Please locate every row below that contains the string "text" and copy each of those lines in full.

=== Stored records ===
========================================================================

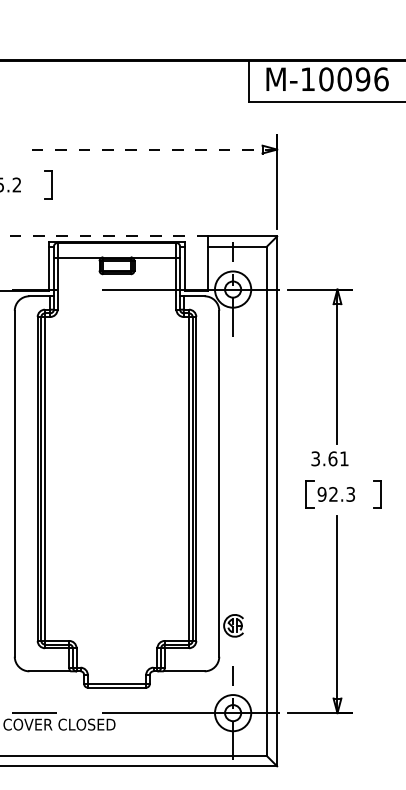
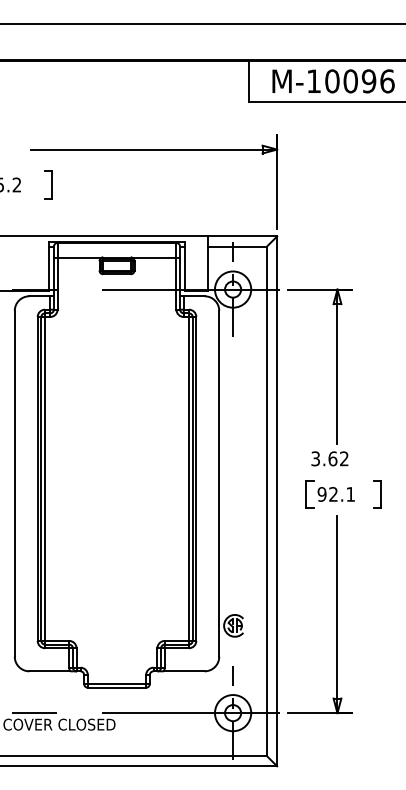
line at (202, 23): none -> present
text at (327, 79) position: (327, 79) -> (333, 81)
line at (153, 149): dashed -> solid
line at (104, 236): dashed -> solid
text at (344, 458): 3.61 -> 3.62
text at (350, 494): 92.3 -> 92.1
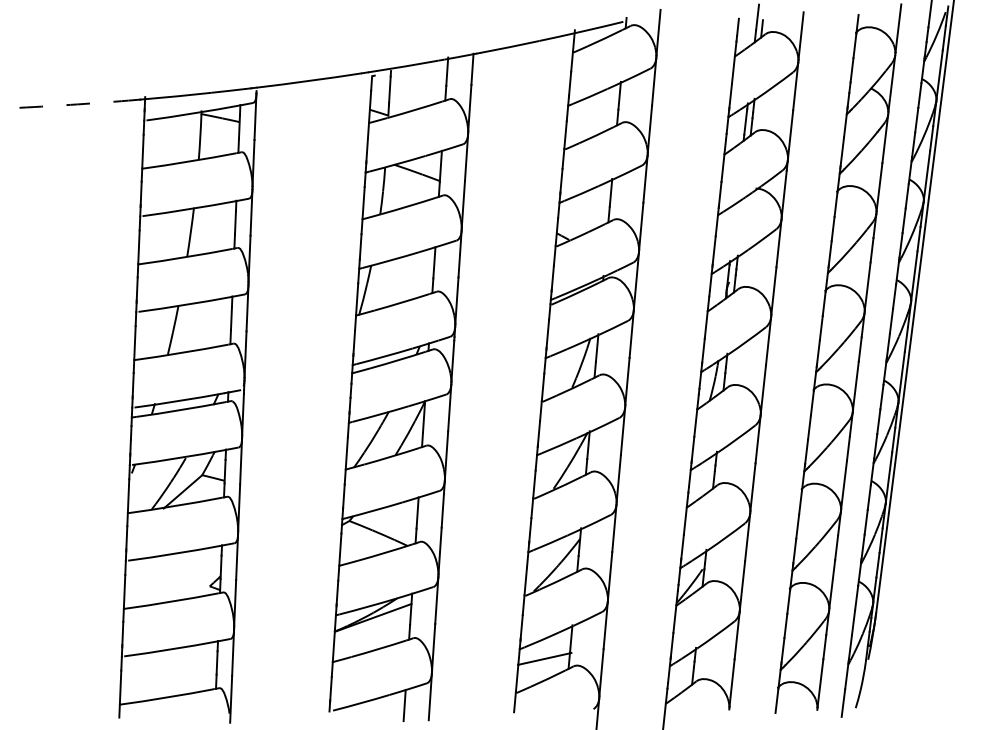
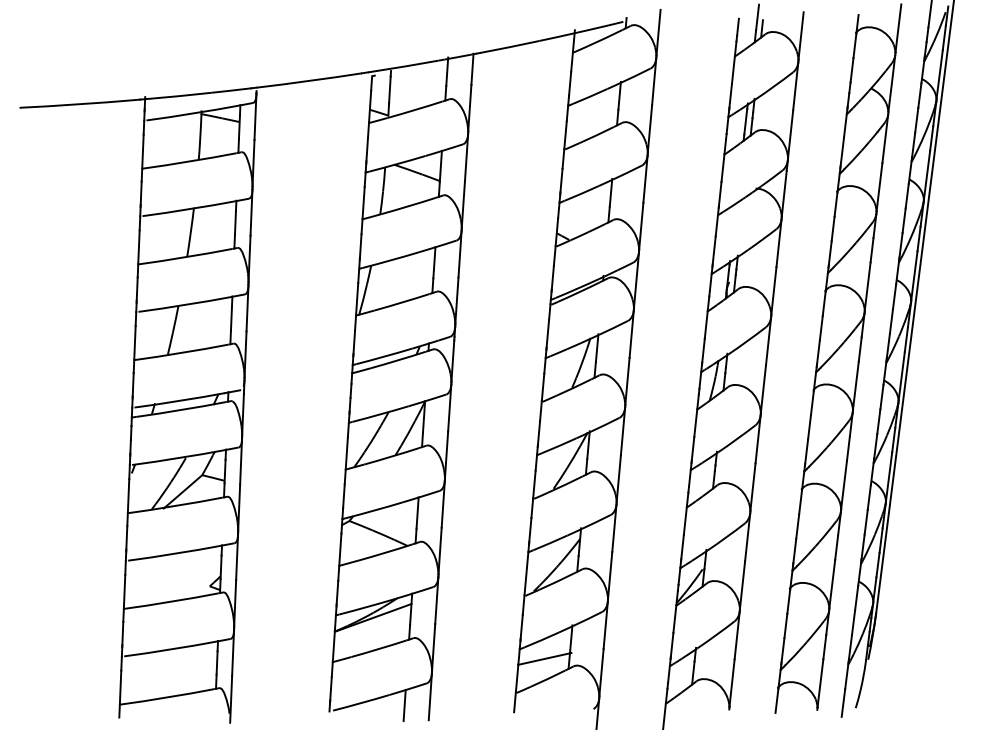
arc at (77, 104): dashed -> solid
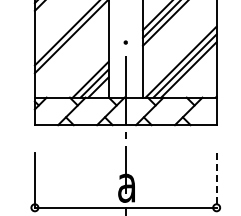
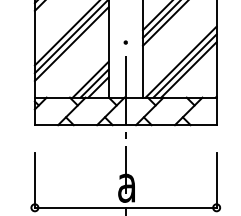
line at (71, 44): none -> present
line at (216, 180): dashed -> solid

========================================================================

=== Answer for the task ===
text at (327, 79) position: (327, 79) -> (333, 81)
text at (344, 458): 3.61 -> 3.62
text at (350, 494): 92.3 -> 92.1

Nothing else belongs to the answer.